江深凝視著她,緩緩開口。
每一個字都像一顆投入湖面的石子,在她死寂的心湖中激起層層漣漪。
“他陸展業能買,為什么你不能買?”
“什么意思?”陸昭寧愕然。
“我的意思是……”
江深的聲音里帶著一股奇異的蠱惑力。
“讓你旗下的瑞豐集團,去把長河集團那12.7%的股份,買過來!”
陸昭寧的腦子里嗡的一聲,徹底懵了。
讓我去買?
“昭寧姐,你糊涂了。”
“俞向清現在要的是什么?是錢,是能救命的快錢!”
“只要錢能到位,這筆股份是賣給陸展業,還是賣給你,對她來說,有區別嗎?”
“至于價格……陸展業能談,你自然也能談。你手里的籌碼,可比他多得多。”
江深的話,像一把鑰匙,瞬間打開了陸昭寧腦中的死結。
只要能解決她的燃眉之急,一切都有可能!
陸昭寧原本黯淡下去的眼神,瞬間重新燃起了火焰。
之前是她陷入了思維定式,被陸展業的雷霆手段打懵了。
一時間心亂如麻,根本無法冷靜思考。
現在被江深一點撥,她立刻就想通了其中的關竅。
如果……
如果她能搶在陸展業之前,拿下長河的股份……
瑞豐持股19.9%,加上長河的12.7%,總持股將達到32.6%!
她將反超陸展業,成為深眸科技的第一大股東!
屆時,觸發強制性要約收購的,就會變成她!
那個進退兩難的死局,將會原封不動地,被她甩回到陸展業的臉上!
她猛地抬頭,目光灼灼地看著江深,那個眼神,熾熱得幾乎要將他融化。
江深迎著她的目光,嘴角微微上揚,問出了那個最關鍵的問題。
“現在,我再問你一遍。
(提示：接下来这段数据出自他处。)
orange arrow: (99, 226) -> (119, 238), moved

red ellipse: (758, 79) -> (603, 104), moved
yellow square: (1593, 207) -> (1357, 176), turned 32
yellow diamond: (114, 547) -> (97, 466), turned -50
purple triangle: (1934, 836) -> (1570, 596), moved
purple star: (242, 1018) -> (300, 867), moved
”
“深眸科技,你想不想要?”
空氣仿佛凝固了。
陸昭寧緊緊地攥著拳頭,指甲深深地嵌入手心。
她沒有絲毫的猶豫,幾乎是脫口而出。
“我想!”
她的聲音不大,卻斬釘截鐵,充滿了前所未有的渴望和決心。
“我當然想!”
“說吧,江深,我該怎么做?!”
看著她眼中重燃的斗志,江深滿意地笑了。
這才是他認識的那個陸昭寧。
“很簡單。”
他身體向后靠在椅背上,姿態慵懶而從容,仿佛一切盡在掌握。
“明天,去長河集團。”
“親自找他們的董事長,俞向清。”
她想了想。
“不行。”
陸昭寧又搖了搖頭,唇邊泛起一絲苦澀。
“江深,你把事情想得太簡單了。”
“股權轉讓不是去菜市場買菜,這種級別的談判,涉及的金額動輒幾十億。”
“前期的盡職調查、條款磋商,哪個不需要時間?”
“短則數月,長則一年半載都有可能。”
她越說,眉頭皺得越緊,剛剛的激動和戰栗,已經徹底冷卻。
“陸展業的睿贏投資,我猜最晚在今年年初,就已經開始和長河集團接觸了。”
“他們談了這么久,現在才放出消息。”
“說明價格、條款、付款方式……所有核心問題,基本都已經敲定了。”
“我這時候沖進去,拿什么跟人家爭?”
“俞向清憑什么為了我,臨陣反悔,去得罪一個已經談妥的買家?”
陸昭寧自嘲地扯了扯嘴角。
“換做我是俞向清,我也不會冒這么大的風險。”
江深靜靜地聽她說完,臉上沒有絲毫意外。